The simple truth is that the fundamental problem with Spotify and other businesses like it, is that the cost of goods is grossly undervalued. In other words, the only way that streaming really works is to increase both the price of subscriptions and the number of paid subscribers. Of course we understand the appeal of having musicians subsidize their business, but in a word that is just unsustainable.

One last point… Stop with the misleading press and stories about Spotify growing the transactional business. It’s not. It’s not going to. Spotify is cannibalizing the transactional business into accelerated decline without replacing the revenue that is being lost. If this trend continues we’re knowingly pursuing a death spiral from a current $7b annual business in the US to a $3b annual business.

It’s not that complicated, it’s just math.


A Tale of Two Pirates? Daniel Ek (uTorrent) and Kim Dotcom (Megaupload)


A Detailed Explanation on Why Streaming Has Failed…


Streaming Isn’t Saving the Music Industry After All, Data Shows…


Sorry, Streaming Isn’t Saving the Music Industry In 2014…

4 thoughts on “Five Important Questions For Spotify from Artists and Managers

  1. The Trichordist confirms what we’ve been saying for several years. The business model for Spotify is terminally flawed and a drain on compensation for musicians, songwriters and copyright holders in general.

    As the initiator of nearly unlimited access to tens of millions of songs and the resulting impact on recorded music sales, Spotify symbolizes what’s wrong with digital distribution and its’ impact on the creative community.

  2. Stop whining about Spotify. Everybody knows at the current rates, it is not sustainable as a subscription business. Everybody — but you, apparently — also knows that record labels have made huge investments In Spotify and other streaming platforms. Much more than equity stakes.

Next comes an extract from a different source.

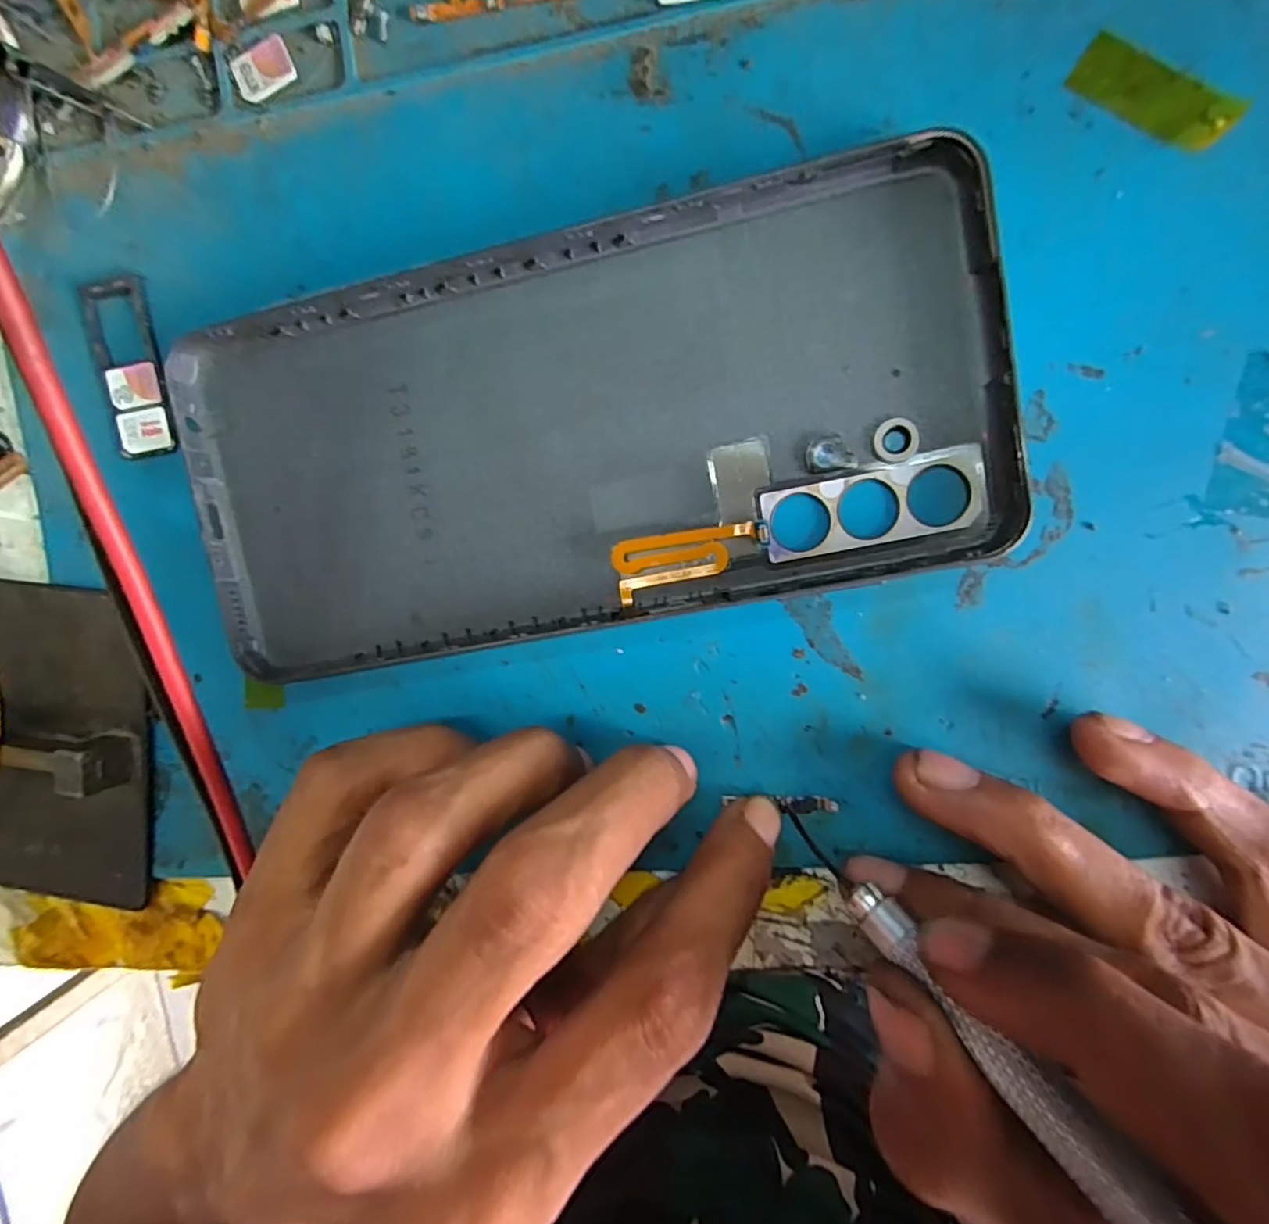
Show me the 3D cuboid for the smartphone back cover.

    Your base numbers are way off. For instance, iTunes has 40M users. Either quantify that to say iTunes radio has 40M users, or use some common sense. If your numbers were correct, why did U2/Apple give away 500M copies of U2s new album?

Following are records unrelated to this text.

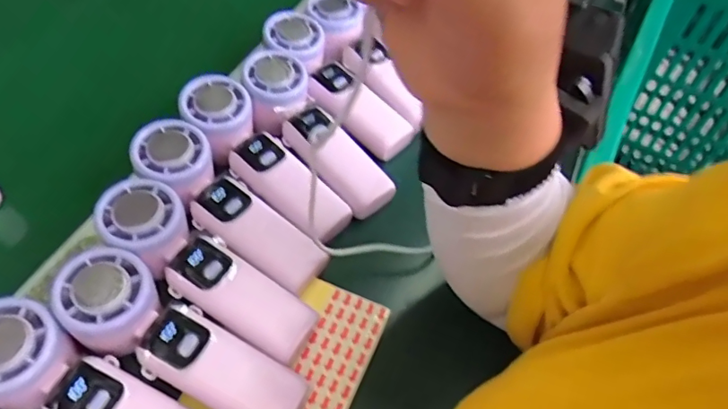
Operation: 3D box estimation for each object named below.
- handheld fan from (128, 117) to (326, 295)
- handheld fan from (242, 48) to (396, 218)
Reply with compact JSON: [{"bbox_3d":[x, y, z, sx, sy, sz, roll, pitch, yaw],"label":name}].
[{"bbox_3d":[-0.099,-0.001,0.375,0.165,0.033,0.048,40,62,8],"label":"handheld fan"},{"bbox_3d":[-0.043,-0.060,0.436,0.051,0.035,0.171,-35,76,-24],"label":"handheld fan"}]

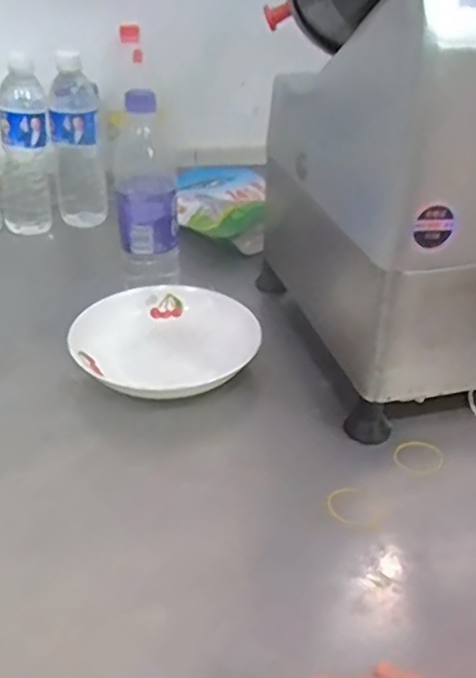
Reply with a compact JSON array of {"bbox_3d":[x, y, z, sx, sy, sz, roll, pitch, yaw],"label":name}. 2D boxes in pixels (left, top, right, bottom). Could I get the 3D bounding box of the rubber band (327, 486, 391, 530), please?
[{"bbox_3d":[0.093,0.128,0.507,0.047,0.007,0.037,0,33,-3],"label":"rubber band"}]

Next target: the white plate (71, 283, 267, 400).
[{"bbox_3d":[-0.059,0.001,0.661,0.173,0.044,0.173,2,33,-1],"label":"white plate"}]

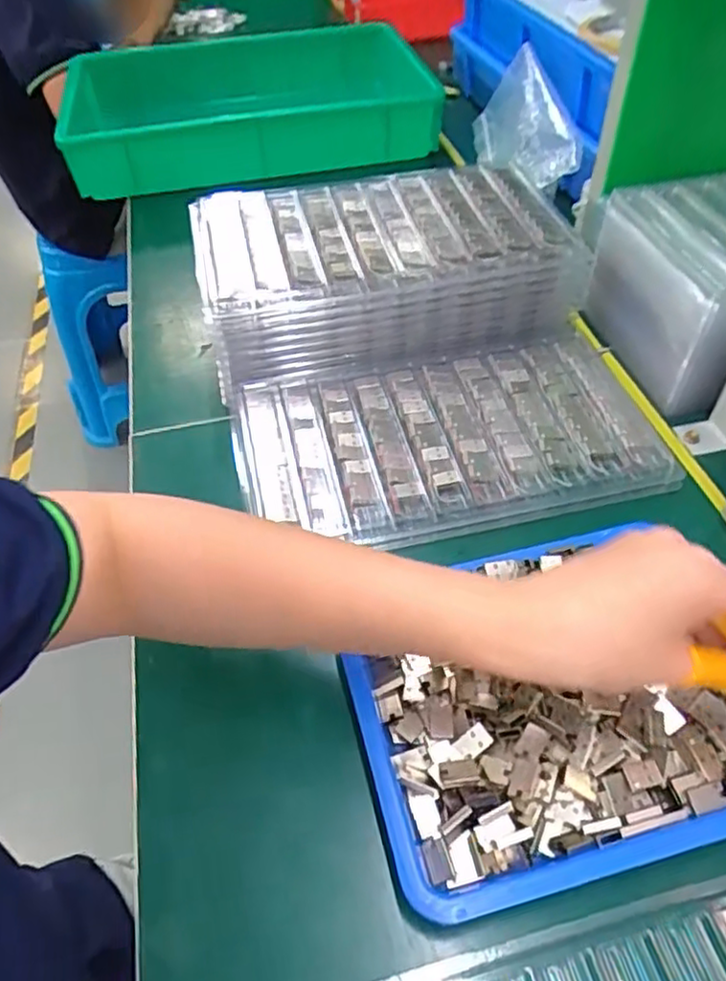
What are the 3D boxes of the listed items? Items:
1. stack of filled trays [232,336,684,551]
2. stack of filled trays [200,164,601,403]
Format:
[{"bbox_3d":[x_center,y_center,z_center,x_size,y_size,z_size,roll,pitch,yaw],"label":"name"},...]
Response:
[{"bbox_3d":[0.054,-0.035,0.501,0.288,0.032,0.163,-11,50,-6],"label":"stack of filled trays"},{"bbox_3d":[0.014,-0.190,0.566,0.292,0.080,0.169,-11,50,-7],"label":"stack of filled trays"}]

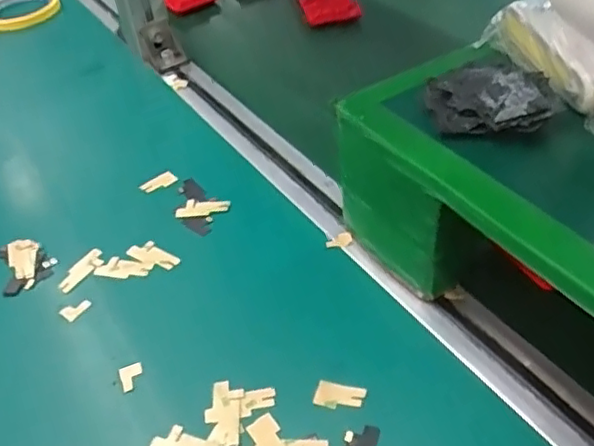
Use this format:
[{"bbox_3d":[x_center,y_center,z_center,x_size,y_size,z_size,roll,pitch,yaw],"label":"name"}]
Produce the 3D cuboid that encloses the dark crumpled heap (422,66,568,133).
[{"bbox_3d":[0.106,-0.065,0.343,0.069,0.020,0.043,6,44,14],"label":"dark crumpled heap"}]

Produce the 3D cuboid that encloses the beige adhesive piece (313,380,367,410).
[{"bbox_3d":[0.024,0.099,0.352,0.027,0.005,0.015,9,53,19],"label":"beige adhesive piece"}]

    There are basically two problems with your whole line of thought, right from the start.

    1. You can never, ever get behind the curtain. So, you’ll never ever get close to the truth. As they say, “Those who know don’t talk. Those whose who talk don’t know.”

    2. Accept for once and for all, that the problem isn’t Spotify. The listeners have spoken. Every kind of distribution media is dying except for streaming. Every other media is becoming niche. As Walt Kelly said via his old comic strip, “Pogo,” “We met the enemy and he is us.” The problem lies with record labels and artists themselves. If you are represented, either rework your contract to reflect the modern digital age or suffer. If you are an indie and aren’t a good negotiator get somebody who can negotiate, even if it’s your old granny who isn’t afraid to speak her mind.

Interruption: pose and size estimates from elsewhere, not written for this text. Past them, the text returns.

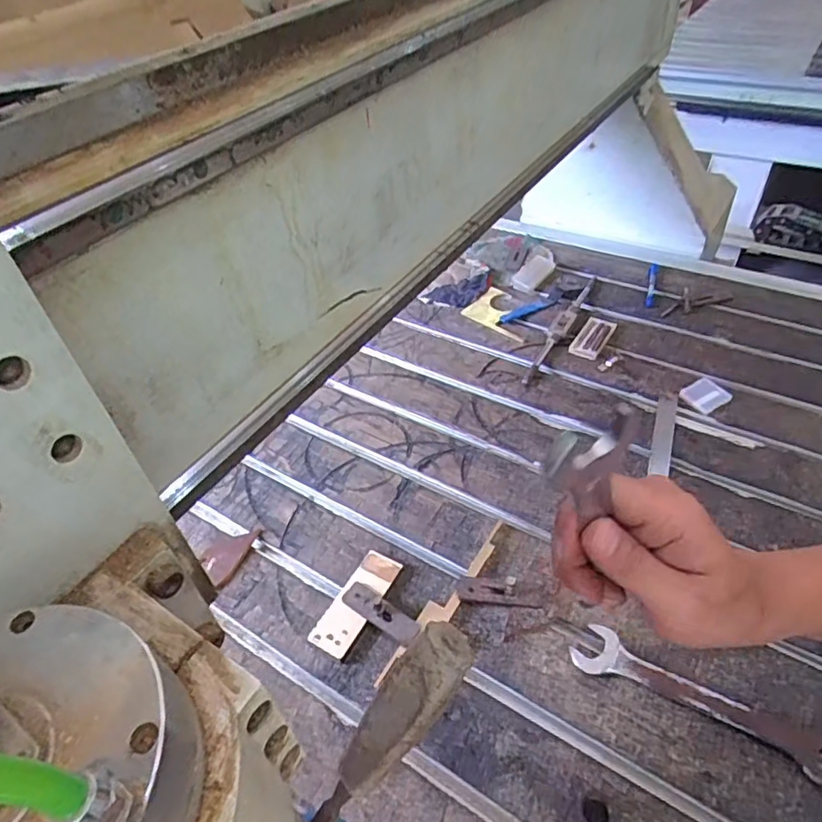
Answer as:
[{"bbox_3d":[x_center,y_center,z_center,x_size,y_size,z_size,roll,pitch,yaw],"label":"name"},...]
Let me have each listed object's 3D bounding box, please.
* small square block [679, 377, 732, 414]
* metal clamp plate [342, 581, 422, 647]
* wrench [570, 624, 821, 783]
[{"bbox_3d":[0.449,-0.024,0.891,0.058,0.009,0.056,-27,49,-20],"label":"small square block"},{"bbox_3d":[-0.036,0.231,0.670,0.098,0.012,0.030,25,63,30],"label":"metal clamp plate"},{"bbox_3d":[0.291,0.289,0.587,0.247,0.008,0.048,19,50,23],"label":"wrench"}]

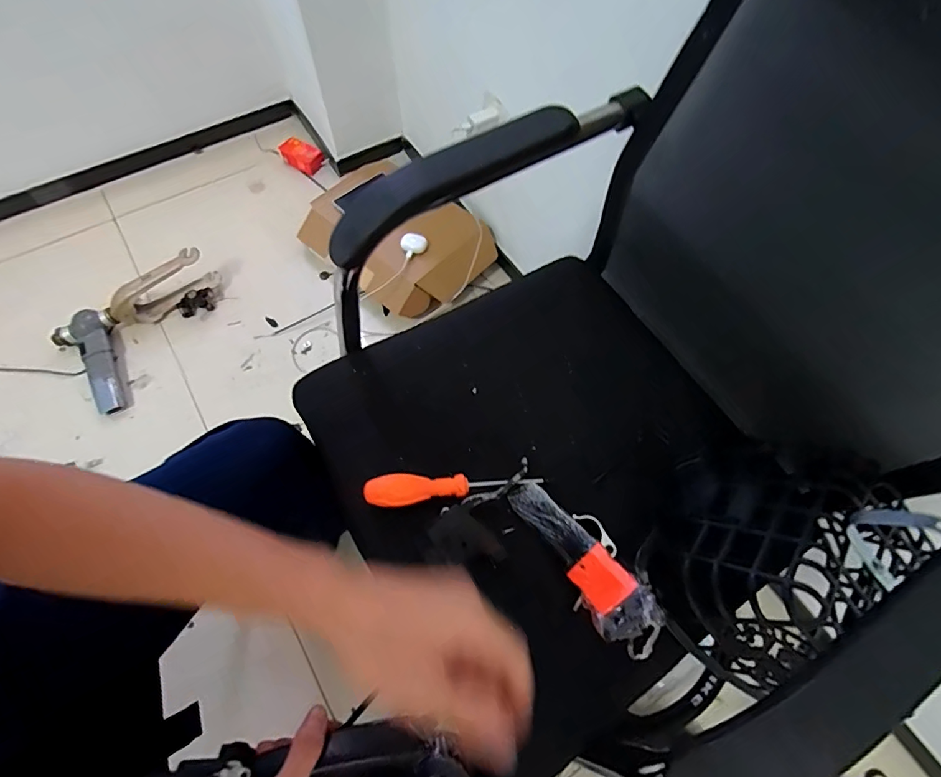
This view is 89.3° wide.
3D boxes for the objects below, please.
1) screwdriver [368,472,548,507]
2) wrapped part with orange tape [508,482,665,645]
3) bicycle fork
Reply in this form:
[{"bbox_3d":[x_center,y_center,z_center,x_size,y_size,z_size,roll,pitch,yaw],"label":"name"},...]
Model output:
[{"bbox_3d":[-0.018,0.101,0.510,0.183,0.026,0.032,-8,66,-7],"label":"screwdriver"},{"bbox_3d":[0.104,0.165,0.464,0.052,0.048,0.175,-33,59,-17],"label":"wrapped part with orange tape"},{"bbox_3d":[-0.719,-0.150,1.058,0.348,0.135,0.237,-39,73,-19],"label":"bicycle fork"}]

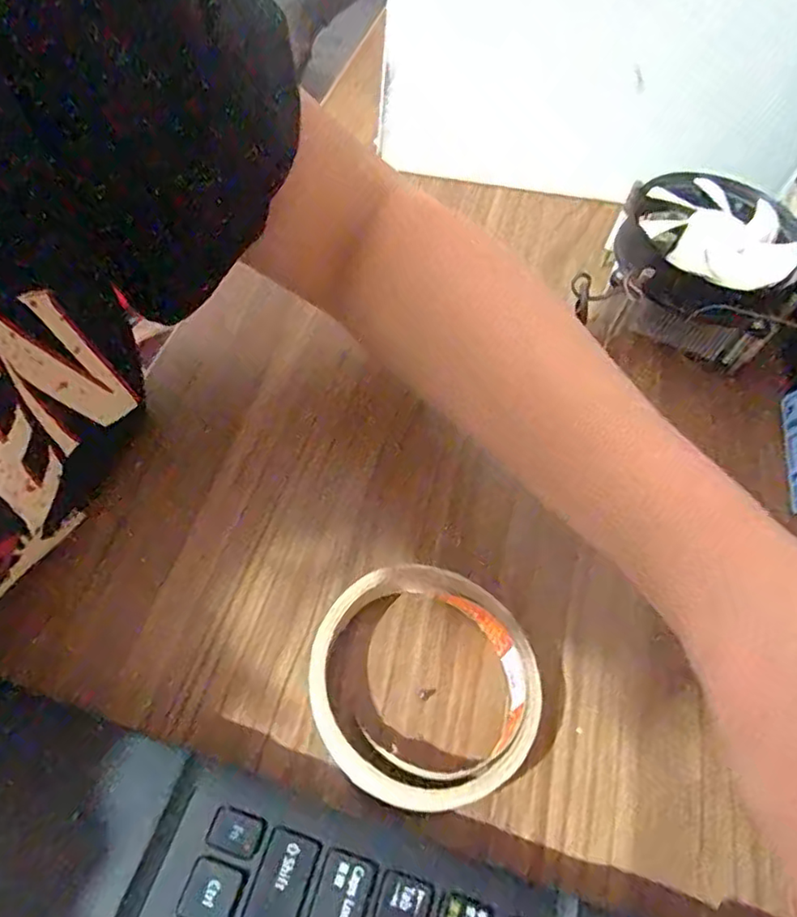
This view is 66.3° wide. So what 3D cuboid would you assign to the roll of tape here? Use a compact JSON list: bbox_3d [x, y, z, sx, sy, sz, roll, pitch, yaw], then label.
[{"bbox_3d":[0.010,0.088,0.239,0.084,0.026,0.086,2,58,-4],"label":"roll of tape"}]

    1. We agree with you. The problem is NOT streaming. The problem is the economics of streaming which are currently unsustainable. The larger problem is not acknowledging this fact. Streaming is the future, no doubt. But as you can see from the mature paid subscription based models that exist (detailed in the post), they all charge more for the product than $10 a month, and they all have limitations of one variety or another.

      Spotify is the problem in that it is a play dreamed up by silicon valley and wall street that suckered labels into a scheme from which they can only truly profit through an exit strategy. To be clear, that is also an exit strategy that artists do not participate in. That’s not a business for music, that’s a investment scheme known as pump and dump.

    2. Why are you insulting people by using the word “whining”? Anyhow, the “listeners have spoken” claim is what the capitalists always like to say: “look, they’re buying what we’re selling! That’s democracy!” Except, its a stacked deck. Sure, it would also be nice if people had some critical thought and ethical reasoning and cared about things, too.